_Requirement_
Return each line of the records holding the string "here".

· · · · · · ·

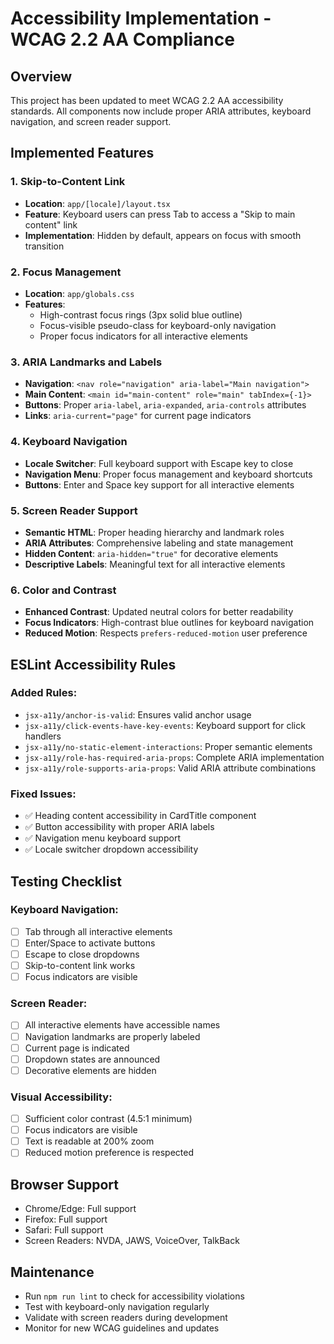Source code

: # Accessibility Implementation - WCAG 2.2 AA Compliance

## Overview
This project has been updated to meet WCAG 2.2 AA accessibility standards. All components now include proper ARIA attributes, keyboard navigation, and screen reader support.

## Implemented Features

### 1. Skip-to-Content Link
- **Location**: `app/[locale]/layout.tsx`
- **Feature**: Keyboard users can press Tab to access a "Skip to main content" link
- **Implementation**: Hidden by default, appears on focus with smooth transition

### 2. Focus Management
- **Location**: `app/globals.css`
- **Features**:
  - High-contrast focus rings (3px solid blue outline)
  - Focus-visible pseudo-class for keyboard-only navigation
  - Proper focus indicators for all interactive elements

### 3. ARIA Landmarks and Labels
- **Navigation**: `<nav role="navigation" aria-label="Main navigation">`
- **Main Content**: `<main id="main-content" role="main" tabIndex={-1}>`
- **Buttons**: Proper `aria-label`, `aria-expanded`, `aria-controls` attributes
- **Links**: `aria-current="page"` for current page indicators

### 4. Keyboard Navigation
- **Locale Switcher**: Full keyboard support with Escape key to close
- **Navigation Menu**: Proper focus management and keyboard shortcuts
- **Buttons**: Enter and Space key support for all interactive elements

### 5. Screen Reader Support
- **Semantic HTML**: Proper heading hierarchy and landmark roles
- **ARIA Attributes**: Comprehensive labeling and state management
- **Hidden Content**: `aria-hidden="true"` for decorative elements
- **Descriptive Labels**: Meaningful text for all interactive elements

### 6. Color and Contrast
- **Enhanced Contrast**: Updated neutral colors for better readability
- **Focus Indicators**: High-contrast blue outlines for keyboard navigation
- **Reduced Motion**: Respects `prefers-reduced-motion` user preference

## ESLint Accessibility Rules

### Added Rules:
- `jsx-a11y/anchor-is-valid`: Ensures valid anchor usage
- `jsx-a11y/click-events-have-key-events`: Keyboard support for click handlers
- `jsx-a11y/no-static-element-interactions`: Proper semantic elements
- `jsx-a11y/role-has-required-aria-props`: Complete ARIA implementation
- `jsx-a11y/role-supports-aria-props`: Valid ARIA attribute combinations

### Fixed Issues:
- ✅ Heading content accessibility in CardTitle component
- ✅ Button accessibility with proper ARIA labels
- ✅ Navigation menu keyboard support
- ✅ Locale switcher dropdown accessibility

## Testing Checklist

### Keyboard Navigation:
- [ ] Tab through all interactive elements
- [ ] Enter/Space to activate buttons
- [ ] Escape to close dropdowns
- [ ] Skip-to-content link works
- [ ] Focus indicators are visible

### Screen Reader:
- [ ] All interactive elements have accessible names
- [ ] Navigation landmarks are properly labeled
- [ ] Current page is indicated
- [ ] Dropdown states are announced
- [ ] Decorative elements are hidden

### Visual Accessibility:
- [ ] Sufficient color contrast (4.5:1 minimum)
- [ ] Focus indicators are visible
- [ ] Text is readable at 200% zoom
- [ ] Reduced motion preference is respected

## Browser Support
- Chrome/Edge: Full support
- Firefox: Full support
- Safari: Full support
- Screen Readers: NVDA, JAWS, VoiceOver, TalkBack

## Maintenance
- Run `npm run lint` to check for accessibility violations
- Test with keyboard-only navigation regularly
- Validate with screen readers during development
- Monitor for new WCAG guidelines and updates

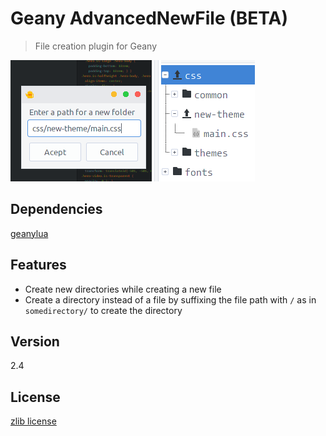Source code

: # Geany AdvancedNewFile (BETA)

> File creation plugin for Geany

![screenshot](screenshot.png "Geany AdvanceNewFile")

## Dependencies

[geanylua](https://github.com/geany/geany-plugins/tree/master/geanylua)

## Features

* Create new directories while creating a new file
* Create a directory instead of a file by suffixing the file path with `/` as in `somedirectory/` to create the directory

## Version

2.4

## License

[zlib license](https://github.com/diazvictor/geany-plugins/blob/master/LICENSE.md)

· · · · · · ·

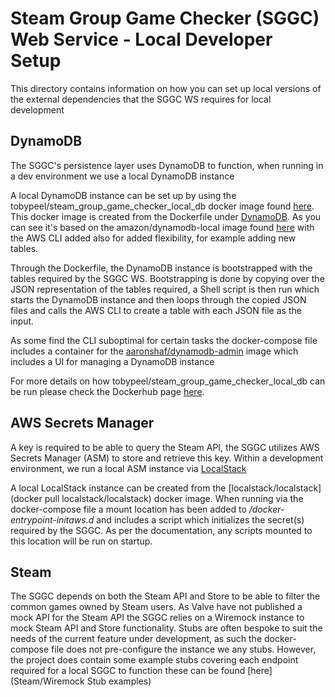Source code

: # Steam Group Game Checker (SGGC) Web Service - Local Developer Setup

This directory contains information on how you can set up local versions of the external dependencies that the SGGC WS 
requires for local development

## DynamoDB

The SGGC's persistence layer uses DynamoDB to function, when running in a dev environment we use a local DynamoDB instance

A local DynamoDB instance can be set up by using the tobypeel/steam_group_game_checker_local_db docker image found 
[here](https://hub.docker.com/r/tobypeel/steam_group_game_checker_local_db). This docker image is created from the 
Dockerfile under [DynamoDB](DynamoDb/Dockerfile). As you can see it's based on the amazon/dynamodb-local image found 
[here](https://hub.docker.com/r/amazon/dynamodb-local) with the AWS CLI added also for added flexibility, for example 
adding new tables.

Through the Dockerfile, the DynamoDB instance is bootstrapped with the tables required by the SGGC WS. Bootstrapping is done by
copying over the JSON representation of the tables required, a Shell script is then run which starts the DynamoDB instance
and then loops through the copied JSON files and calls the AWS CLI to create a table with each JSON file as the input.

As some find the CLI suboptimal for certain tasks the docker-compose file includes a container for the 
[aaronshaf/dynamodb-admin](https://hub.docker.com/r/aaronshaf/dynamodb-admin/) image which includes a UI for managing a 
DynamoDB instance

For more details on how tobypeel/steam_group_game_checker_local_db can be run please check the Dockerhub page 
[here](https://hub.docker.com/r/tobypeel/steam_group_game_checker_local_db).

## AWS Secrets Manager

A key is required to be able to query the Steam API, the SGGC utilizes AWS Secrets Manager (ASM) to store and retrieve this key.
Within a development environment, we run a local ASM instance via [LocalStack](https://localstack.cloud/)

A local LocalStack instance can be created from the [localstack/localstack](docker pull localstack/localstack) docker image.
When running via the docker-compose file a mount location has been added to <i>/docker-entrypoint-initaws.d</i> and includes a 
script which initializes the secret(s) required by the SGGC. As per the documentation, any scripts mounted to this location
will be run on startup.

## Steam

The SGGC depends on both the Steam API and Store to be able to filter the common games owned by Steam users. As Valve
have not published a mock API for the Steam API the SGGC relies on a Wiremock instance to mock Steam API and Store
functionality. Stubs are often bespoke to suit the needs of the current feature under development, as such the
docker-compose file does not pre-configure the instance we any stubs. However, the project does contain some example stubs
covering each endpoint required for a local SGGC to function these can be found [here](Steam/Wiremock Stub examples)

· · · · · · ·

_Response for this exercise_
[here](https://hub.docker.com/r/tobypeel/steam_group_game_checker_local_db). This docker image is created from the 
[here](https://hub.docker.com/r/amazon/dynamodb-local) with the AWS CLI added also for added flexibility, for example 
[here](https://hub.docker.com/r/tobypeel/steam_group_game_checker_local_db).
covering each endpoint required for a local SGGC to function these can be found [here](Steam/Wiremock Stub examples)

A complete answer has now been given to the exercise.